___ Available data ___

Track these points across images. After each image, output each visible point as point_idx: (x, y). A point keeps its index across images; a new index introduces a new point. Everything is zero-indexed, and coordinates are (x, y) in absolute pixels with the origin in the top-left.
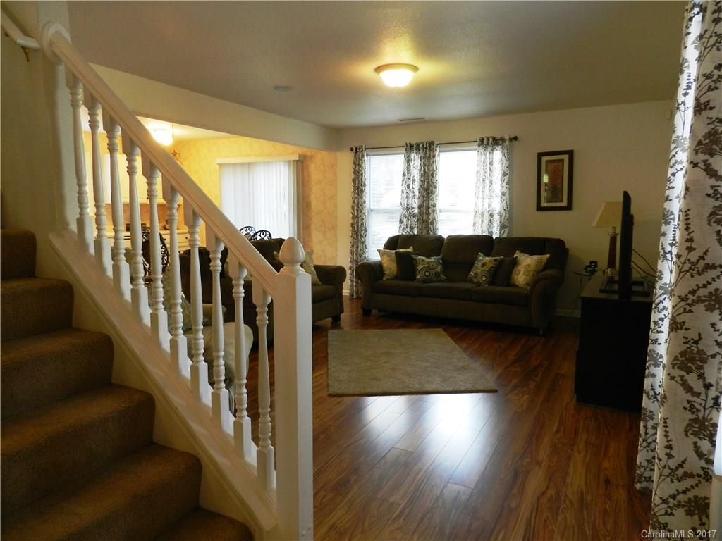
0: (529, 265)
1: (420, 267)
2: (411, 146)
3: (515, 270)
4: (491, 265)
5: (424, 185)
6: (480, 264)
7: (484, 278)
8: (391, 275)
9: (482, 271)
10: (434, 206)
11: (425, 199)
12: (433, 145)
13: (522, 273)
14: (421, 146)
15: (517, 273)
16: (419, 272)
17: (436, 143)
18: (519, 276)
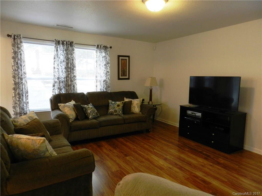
0: (138, 104)
1: (89, 111)
2: (59, 42)
3: (132, 106)
4: (122, 105)
5: (68, 65)
6: (116, 105)
7: (121, 112)
8: (73, 119)
9: (119, 108)
10: (75, 76)
11: (69, 73)
12: (73, 43)
13: (136, 107)
14: (65, 43)
15: (134, 107)
16: (90, 114)
17: (74, 43)
18: (135, 109)
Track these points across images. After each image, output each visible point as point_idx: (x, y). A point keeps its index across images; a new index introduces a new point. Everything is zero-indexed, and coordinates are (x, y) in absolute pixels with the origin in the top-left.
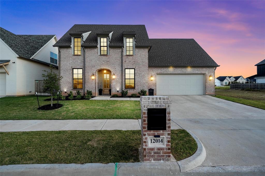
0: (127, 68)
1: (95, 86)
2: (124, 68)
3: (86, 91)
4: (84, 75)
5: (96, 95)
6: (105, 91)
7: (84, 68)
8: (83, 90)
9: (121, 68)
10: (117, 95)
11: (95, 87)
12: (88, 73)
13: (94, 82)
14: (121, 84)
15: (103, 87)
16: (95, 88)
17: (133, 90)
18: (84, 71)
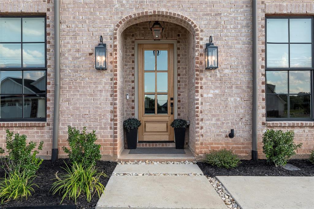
0: (278, 12)
1: (110, 108)
2: (260, 15)
3: (63, 133)
4: (55, 46)
5: (115, 154)
6: (149, 127)
7: (55, 8)
8: (46, 129)
9: (248, 14)
10: (225, 153)
11: (114, 112)
12: (75, 37)
13: (108, 87)
14: (247, 95)
15: (142, 109)
16: (109, 116)
17: (307, 130)
18: (55, 26)
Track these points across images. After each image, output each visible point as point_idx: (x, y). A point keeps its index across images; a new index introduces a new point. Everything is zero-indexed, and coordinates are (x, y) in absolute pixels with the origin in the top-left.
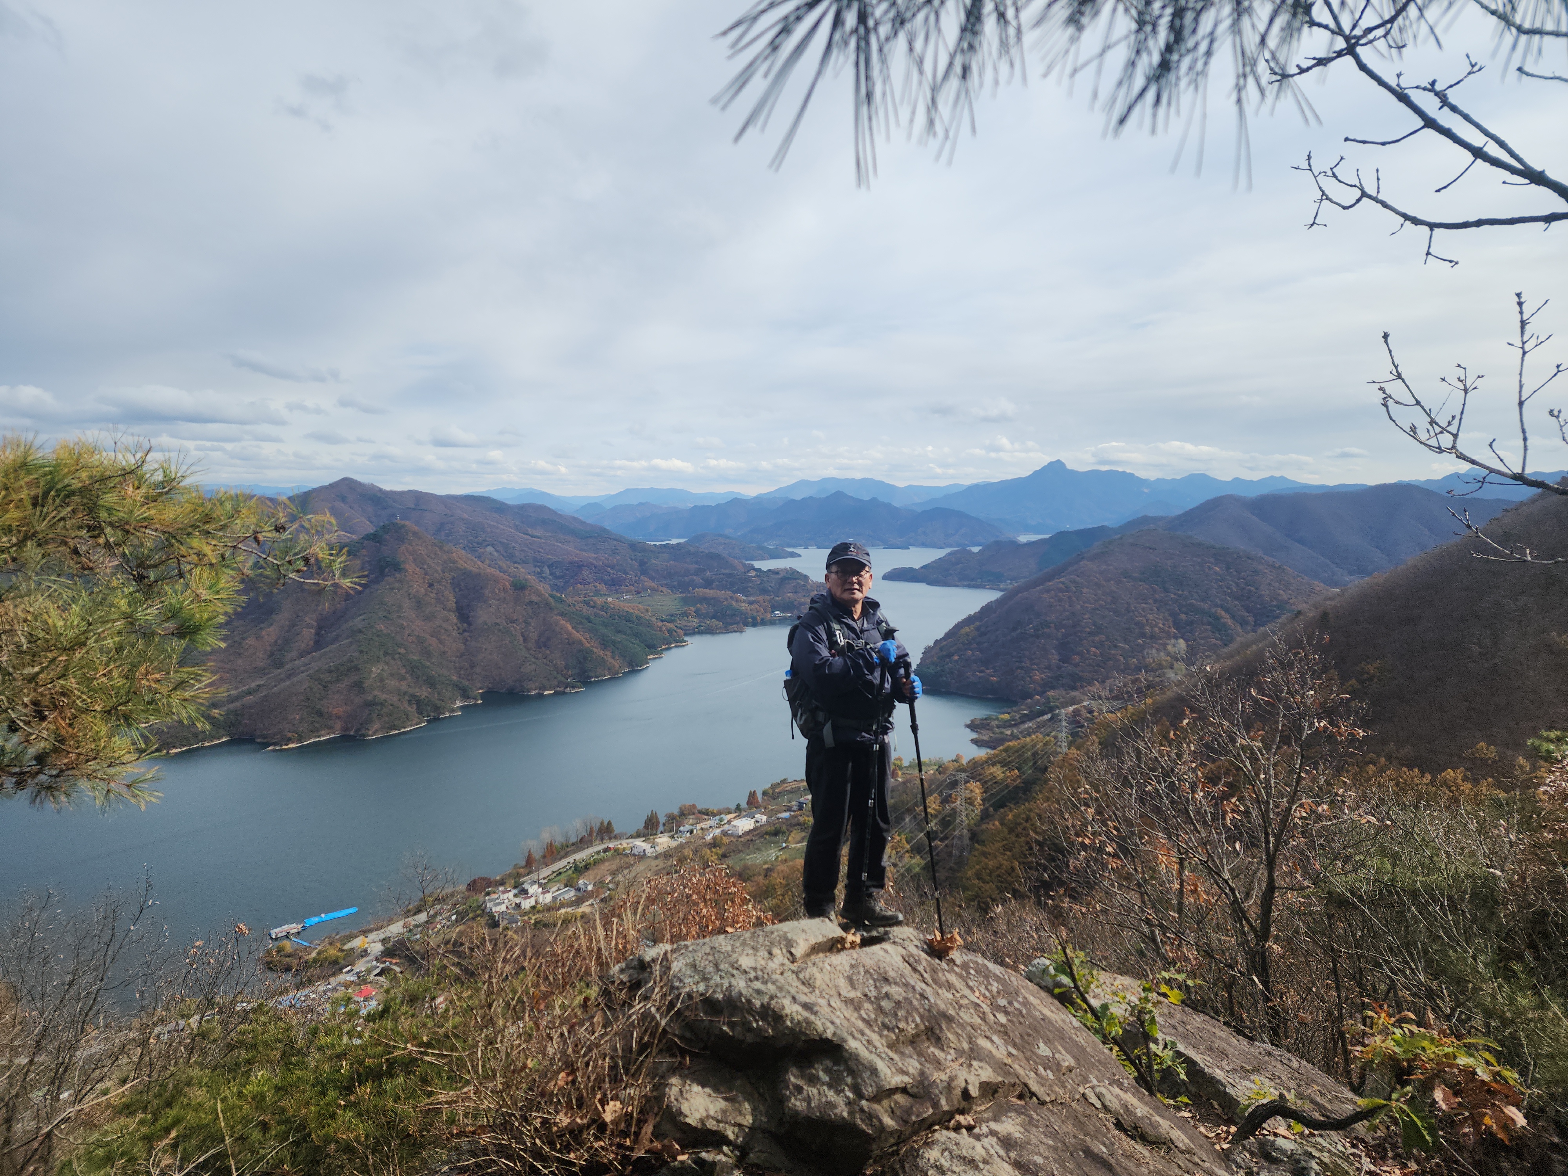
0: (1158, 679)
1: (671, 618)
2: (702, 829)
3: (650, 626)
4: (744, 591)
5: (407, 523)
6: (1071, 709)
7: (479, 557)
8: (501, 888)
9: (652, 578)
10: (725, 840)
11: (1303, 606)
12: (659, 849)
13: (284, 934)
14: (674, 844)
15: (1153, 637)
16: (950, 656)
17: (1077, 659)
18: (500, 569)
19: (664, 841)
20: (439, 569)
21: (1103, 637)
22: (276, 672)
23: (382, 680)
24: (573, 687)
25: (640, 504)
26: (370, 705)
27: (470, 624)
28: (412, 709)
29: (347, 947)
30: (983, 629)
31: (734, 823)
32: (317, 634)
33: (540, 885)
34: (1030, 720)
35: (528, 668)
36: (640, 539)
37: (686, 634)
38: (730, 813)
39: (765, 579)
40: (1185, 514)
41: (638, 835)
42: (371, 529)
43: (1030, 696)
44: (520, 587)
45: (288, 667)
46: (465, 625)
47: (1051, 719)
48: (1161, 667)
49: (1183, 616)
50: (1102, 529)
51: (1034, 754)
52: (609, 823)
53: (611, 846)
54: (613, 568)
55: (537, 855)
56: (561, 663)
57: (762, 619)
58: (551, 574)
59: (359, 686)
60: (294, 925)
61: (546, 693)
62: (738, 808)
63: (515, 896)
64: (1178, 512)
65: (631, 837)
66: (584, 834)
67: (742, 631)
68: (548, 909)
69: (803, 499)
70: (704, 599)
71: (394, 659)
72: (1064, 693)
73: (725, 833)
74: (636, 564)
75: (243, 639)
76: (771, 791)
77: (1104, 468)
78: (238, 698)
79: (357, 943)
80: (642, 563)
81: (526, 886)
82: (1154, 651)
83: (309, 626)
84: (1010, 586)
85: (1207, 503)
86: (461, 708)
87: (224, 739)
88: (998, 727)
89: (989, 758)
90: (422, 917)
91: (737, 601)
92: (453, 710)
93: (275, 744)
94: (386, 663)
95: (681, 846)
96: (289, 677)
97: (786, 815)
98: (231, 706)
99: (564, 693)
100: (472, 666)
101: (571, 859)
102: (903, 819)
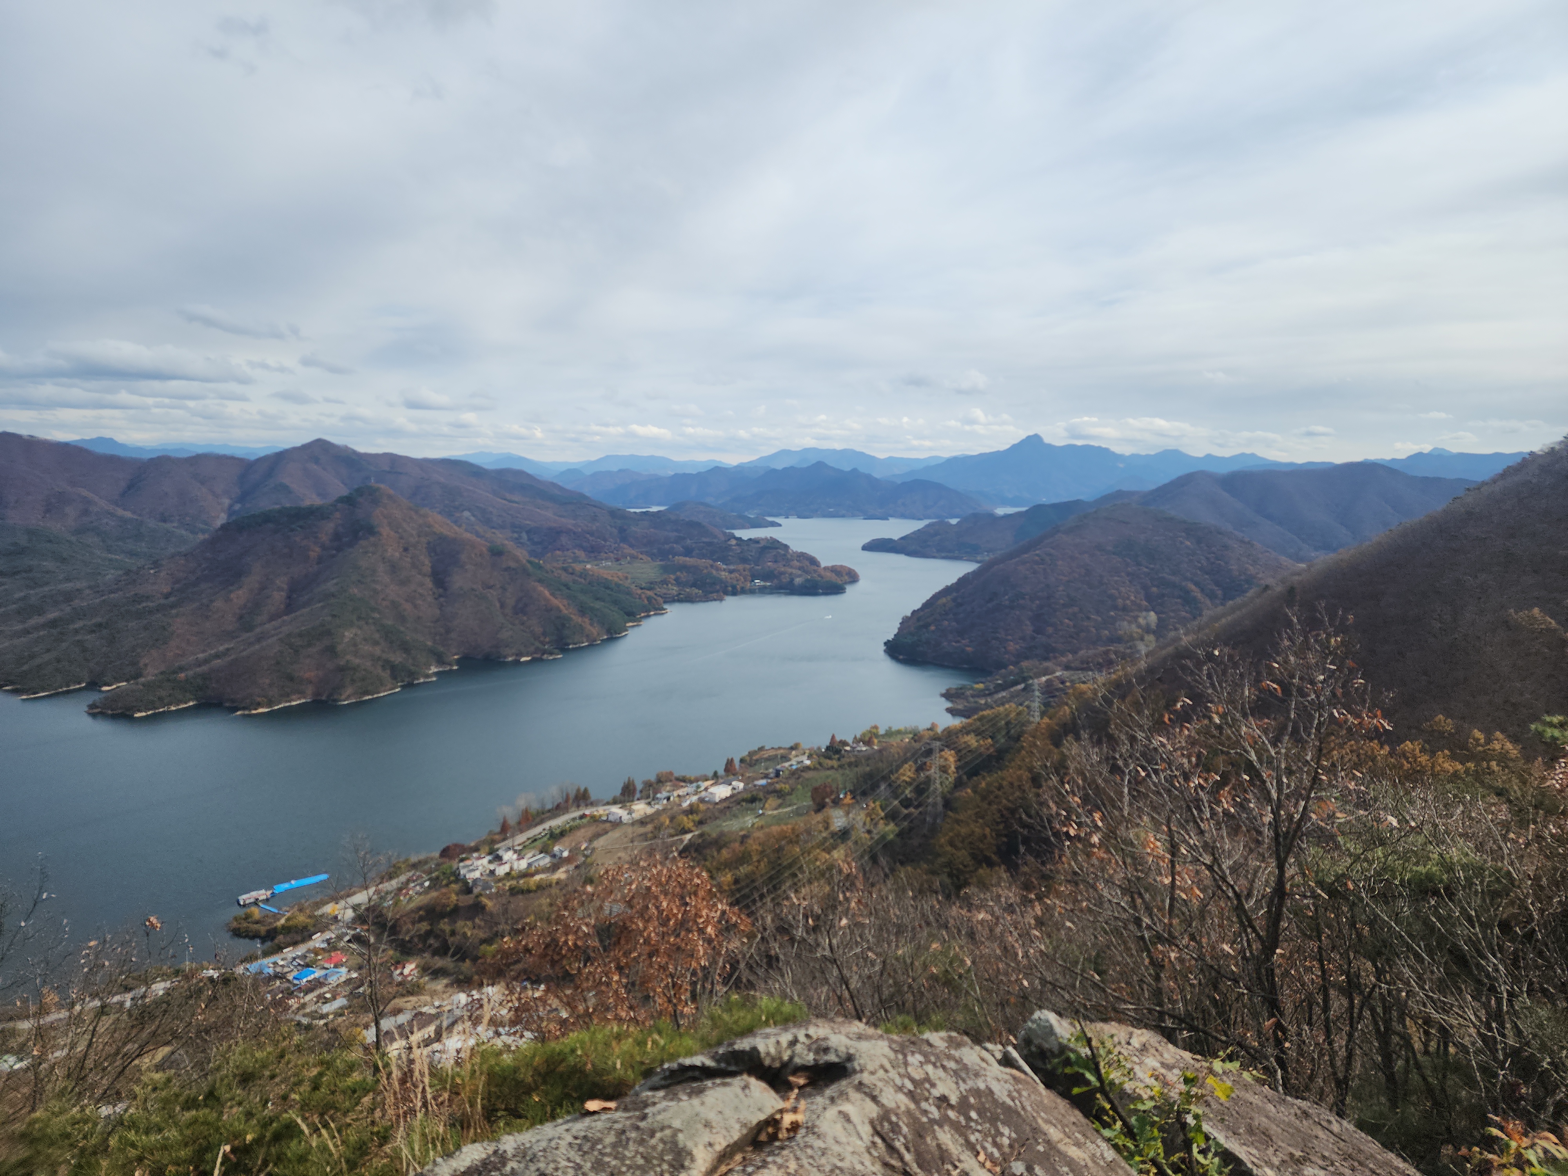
0: (1128, 651)
1: (651, 586)
2: (679, 796)
3: (629, 593)
4: (725, 560)
5: (382, 486)
6: (1044, 679)
7: (455, 522)
8: (475, 855)
9: (632, 546)
10: (702, 807)
11: (1270, 581)
12: (636, 816)
13: (252, 900)
14: (650, 811)
15: (1125, 609)
16: (926, 626)
17: (1050, 630)
18: (478, 534)
19: (641, 808)
20: (414, 533)
21: (1076, 609)
22: (246, 635)
23: (355, 645)
24: (551, 654)
25: (620, 471)
26: (342, 669)
27: (445, 589)
28: (386, 675)
29: (319, 913)
30: (959, 600)
31: (711, 790)
32: (289, 597)
33: (515, 851)
34: (1003, 690)
35: (505, 635)
36: (620, 506)
37: (665, 602)
38: (707, 780)
39: (746, 548)
40: (1158, 489)
41: (615, 802)
42: (344, 492)
43: (1005, 667)
44: (497, 552)
45: (258, 630)
46: (441, 590)
47: (1024, 689)
48: (1132, 638)
49: (1154, 589)
50: (1077, 502)
51: (1008, 723)
52: (586, 790)
53: (587, 812)
54: (592, 534)
55: (512, 822)
56: (538, 630)
57: (742, 588)
58: (529, 539)
59: (331, 651)
60: (263, 891)
61: (523, 659)
62: (715, 776)
63: (490, 862)
64: (1153, 487)
65: (608, 803)
66: (560, 800)
67: (721, 600)
68: (525, 874)
69: (785, 469)
70: (684, 568)
71: (367, 623)
72: (1037, 663)
73: (702, 800)
74: (615, 531)
75: (212, 601)
76: (748, 759)
77: (1079, 443)
78: (206, 661)
79: (329, 909)
80: (622, 530)
81: (500, 853)
82: (1125, 623)
83: (280, 589)
84: (987, 558)
85: (1180, 478)
86: (436, 674)
87: (191, 704)
88: (973, 696)
89: (963, 727)
90: (394, 884)
91: (718, 569)
92: (428, 676)
93: (244, 709)
94: (360, 628)
95: (658, 813)
96: (259, 640)
97: (763, 782)
98: (198, 670)
99: (541, 660)
100: (448, 631)
101: (547, 825)
102: (878, 787)
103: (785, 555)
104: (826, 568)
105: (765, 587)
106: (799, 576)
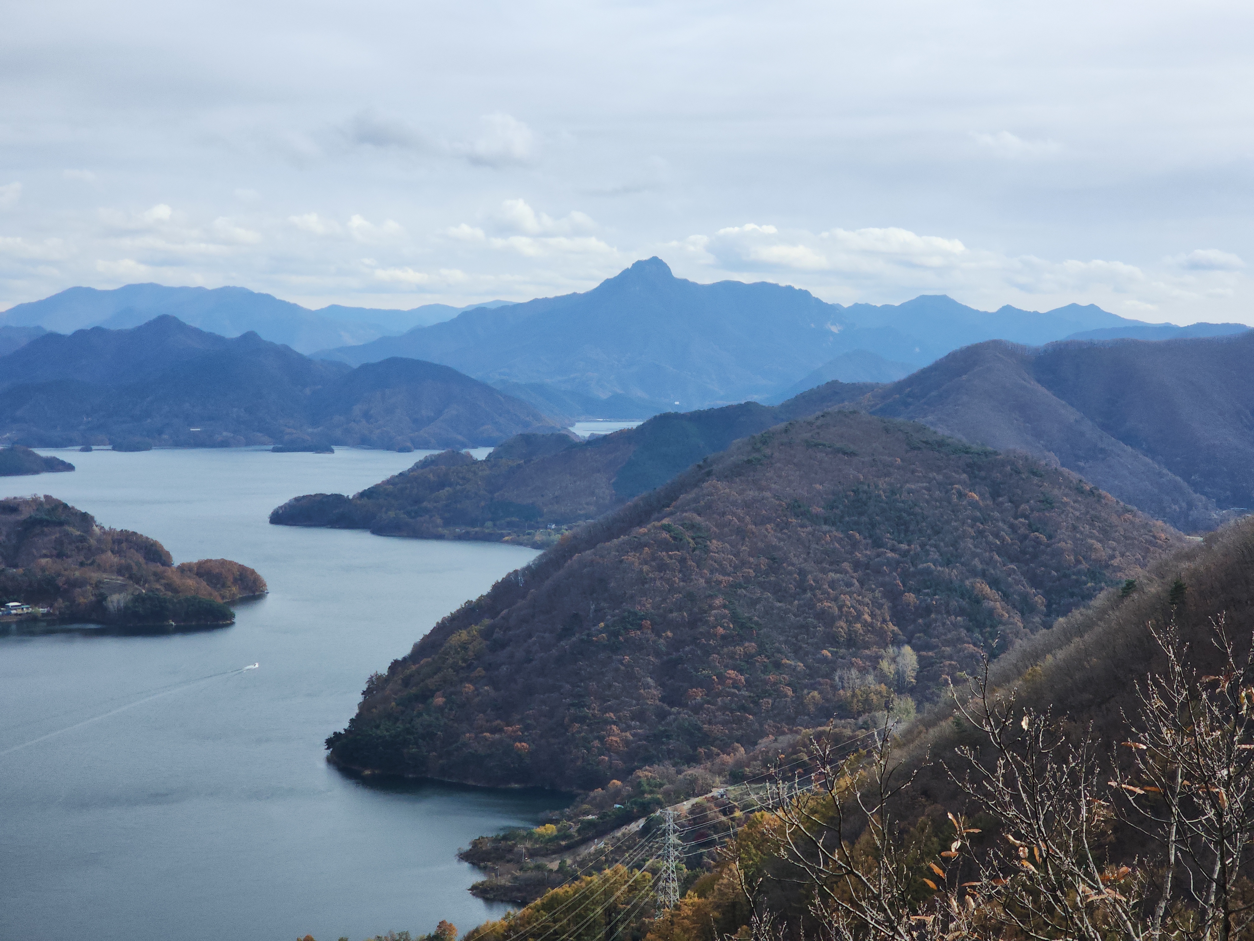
0: (861, 734)
6: (686, 805)
15: (852, 642)
16: (425, 696)
17: (698, 695)
21: (751, 646)
30: (498, 634)
34: (600, 834)
40: (912, 381)
43: (602, 783)
47: (645, 830)
48: (868, 706)
49: (910, 597)
50: (748, 409)
51: (610, 911)
64: (899, 375)
72: (672, 770)
82: (854, 672)
84: (556, 538)
85: (953, 357)
88: (532, 854)
89: (510, 928)
103: (82, 539)
104: (184, 569)
105: (33, 619)
106: (121, 588)
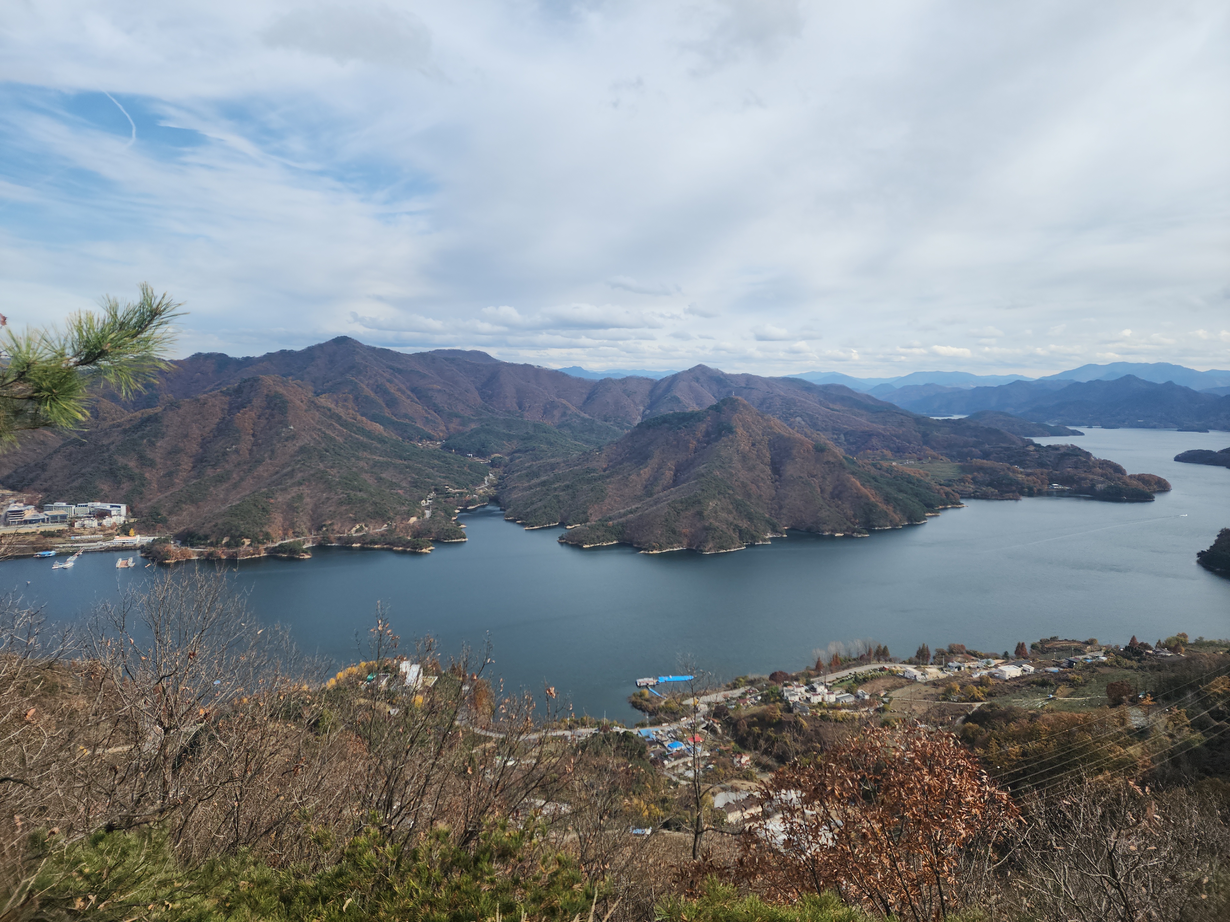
1: (949, 483)
2: (969, 667)
3: (929, 488)
4: (1021, 464)
5: (740, 398)
7: (790, 425)
8: (795, 683)
9: (933, 448)
10: (991, 681)
12: (929, 677)
13: (645, 684)
14: (942, 675)
18: (806, 435)
19: (933, 672)
20: (760, 433)
22: (649, 499)
23: (716, 512)
24: (860, 533)
25: (926, 385)
26: (706, 529)
27: (780, 476)
28: (736, 536)
29: (684, 703)
31: (1002, 668)
32: (675, 475)
33: (826, 687)
35: (823, 514)
36: (924, 414)
37: (962, 498)
38: (997, 658)
39: (1044, 454)
41: (910, 662)
42: (714, 402)
44: (820, 449)
45: (655, 496)
46: (777, 476)
52: (885, 648)
53: (886, 667)
54: (898, 438)
55: (825, 662)
56: (850, 513)
57: (1039, 490)
58: (846, 440)
59: (700, 514)
60: (651, 679)
61: (837, 535)
62: (1006, 656)
63: (806, 691)
65: (904, 662)
66: (864, 653)
67: (1017, 499)
68: (833, 707)
70: (980, 469)
71: (725, 497)
73: (992, 675)
74: (919, 435)
75: (629, 475)
76: (1040, 646)
78: (625, 515)
79: (690, 701)
80: (925, 435)
81: (815, 685)
83: (670, 469)
86: (771, 539)
87: (615, 542)
90: (737, 693)
91: (1014, 472)
92: (765, 540)
93: (645, 549)
94: (720, 500)
95: (949, 678)
96: (656, 503)
97: (1055, 669)
98: (620, 520)
99: (852, 537)
100: (781, 508)
101: (853, 671)
102: (1185, 695)
103: (1086, 462)
104: (1131, 477)
105: (1063, 491)
106: (1102, 482)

___

Requirement: Lines from the start of the material through the line containing "17: (133, 90)" are to be restated word for word; no picture may be included.

Task output:
Track these points across images. After each image, output each visible point as point_idx: (x, y). A point keeps its index across images; a new index introduces a new point. Everything is zero-indexed, and coordinates are (x, y) in absolute pixels with the origin in the top-left.
0: (529, 265)
1: (420, 267)
2: (411, 146)
3: (515, 270)
4: (491, 265)
5: (424, 185)
6: (480, 264)
7: (484, 278)
8: (391, 275)
9: (482, 271)
10: (434, 206)
11: (425, 199)
12: (433, 145)
13: (522, 273)
14: (421, 146)
15: (517, 273)
16: (419, 272)
17: (436, 143)
18: (519, 276)
0: (138, 104)
1: (89, 111)
2: (59, 42)
3: (132, 106)
4: (122, 105)
5: (68, 65)
6: (116, 105)
7: (121, 112)
8: (73, 119)
9: (119, 108)
10: (75, 76)
11: (69, 73)
12: (73, 43)
13: (136, 107)
14: (65, 43)
15: (134, 107)
16: (90, 114)
17: (74, 43)
18: (135, 109)
Track these points across images. After each image, output each visible point as point_idx: (x, y). A point keeps its index across images; a new index introduces a new point. Everything is zero-indexed, and coordinates are (x, y) in absolute pixels with the origin in the top-left.
0: (127, 68)
1: (95, 86)
2: (124, 68)
3: (86, 91)
4: (84, 75)
5: (96, 95)
6: (105, 91)
7: (84, 68)
8: (83, 90)
9: (121, 68)
10: (117, 95)
11: (95, 87)
12: (88, 73)
13: (94, 82)
14: (121, 84)
15: (103, 87)
16: (95, 88)
17: (133, 90)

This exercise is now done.